L’esperienza dei precursori europei, che la cura dell’austerity l’hanno dovuta avviare prima, non pare molto incoraggiante: si è partiti con una dialettica di expansionary austerity che pochi di voi ricorderanno (teoria secondo cui il beneficio derivante dal risanamento avrebbe compensato le ricadute negative di PIL derivanti dai tagli) per arrivare oggi alle dichiarazioni di estensione dei tempi di Olli Rehn, a cui pochi avrebbero creduto solo qualche mese addietro…

Insomma occorre tener conto di molteplici aspetti, non ultimo il fatto che - a dispetto di ogni congettura sui moltiplicatori - nelle voci di spesa pubblica pesano parecchio le spese sociali come pensioni, sanità e sussidi di disoccupazione; considerando che l’invecchiamento della popolazione è destinato a far aumentare la spesa per pensioni e sanità, agire nella misura sbagliata potrebbe far lievitare anche il peso dei sussidi (si calcola che ogni punto di PIL perso provochi un aumento dello 0,7% del tasso di disoccupazione).

Dal Fondo Monetario Internazionale l’indicazione arriva piuttosto chiara: l’impatto sulla crescita di tagli alla spesa pubblica è più significativo di quello di aumenti delle tasse.
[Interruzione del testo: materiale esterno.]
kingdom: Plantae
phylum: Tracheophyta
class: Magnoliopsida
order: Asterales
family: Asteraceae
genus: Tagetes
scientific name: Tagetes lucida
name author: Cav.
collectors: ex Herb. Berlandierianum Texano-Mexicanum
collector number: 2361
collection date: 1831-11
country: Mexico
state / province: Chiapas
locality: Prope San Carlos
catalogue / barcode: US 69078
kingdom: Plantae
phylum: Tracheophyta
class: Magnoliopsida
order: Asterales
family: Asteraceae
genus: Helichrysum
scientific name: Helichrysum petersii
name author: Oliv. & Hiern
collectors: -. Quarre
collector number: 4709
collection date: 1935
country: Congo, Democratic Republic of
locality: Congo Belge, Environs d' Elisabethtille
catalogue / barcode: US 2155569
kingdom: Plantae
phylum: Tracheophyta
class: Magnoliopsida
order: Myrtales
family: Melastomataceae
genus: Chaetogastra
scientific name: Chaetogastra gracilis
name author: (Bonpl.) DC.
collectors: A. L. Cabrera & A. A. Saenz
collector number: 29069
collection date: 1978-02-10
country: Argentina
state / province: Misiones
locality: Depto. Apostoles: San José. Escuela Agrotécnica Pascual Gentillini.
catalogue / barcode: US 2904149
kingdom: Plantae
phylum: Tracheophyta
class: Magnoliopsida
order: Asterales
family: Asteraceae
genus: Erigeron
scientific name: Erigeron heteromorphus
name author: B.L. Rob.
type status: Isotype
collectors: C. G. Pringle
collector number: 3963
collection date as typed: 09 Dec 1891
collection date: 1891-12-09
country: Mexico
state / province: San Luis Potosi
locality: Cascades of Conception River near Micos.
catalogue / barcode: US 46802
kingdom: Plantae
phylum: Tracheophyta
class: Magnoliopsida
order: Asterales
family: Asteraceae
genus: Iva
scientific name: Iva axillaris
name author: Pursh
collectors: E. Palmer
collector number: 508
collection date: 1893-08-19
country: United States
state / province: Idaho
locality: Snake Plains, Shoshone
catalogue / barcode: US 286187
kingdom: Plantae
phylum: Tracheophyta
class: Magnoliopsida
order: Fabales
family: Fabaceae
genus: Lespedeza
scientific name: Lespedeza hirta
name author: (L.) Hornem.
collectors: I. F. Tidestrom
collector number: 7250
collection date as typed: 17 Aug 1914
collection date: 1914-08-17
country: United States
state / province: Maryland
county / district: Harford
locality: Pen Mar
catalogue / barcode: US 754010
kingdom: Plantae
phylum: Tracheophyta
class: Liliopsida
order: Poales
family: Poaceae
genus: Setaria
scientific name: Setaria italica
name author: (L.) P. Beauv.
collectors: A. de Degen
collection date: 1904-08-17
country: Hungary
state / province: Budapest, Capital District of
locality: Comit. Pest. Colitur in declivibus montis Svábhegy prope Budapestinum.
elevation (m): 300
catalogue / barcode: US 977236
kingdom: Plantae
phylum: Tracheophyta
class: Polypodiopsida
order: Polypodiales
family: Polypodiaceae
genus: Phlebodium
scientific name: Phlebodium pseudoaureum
In pratica il suggerimento è quello di rimettere in equilibrio il bilancio privilegiando gli aumenti di tasse alla riduzione di spesa. L’analisi, un working paper intitolato Fiscal Multipliers and state of the economy a firma di Anja Baum, Marcos Poplawski-Ribeiro e Anke Weber, calcola che per ogni dollaro di taglio nella spesa l’output negli Stati Uniti possa diminuire di 1,80 $. Viceversa un aumento dell’1% nelle entrate fiscali potrebbe limare la crescita solo dello 0,1%.

Basterà a convincere i Repubblicani più oltranzisti?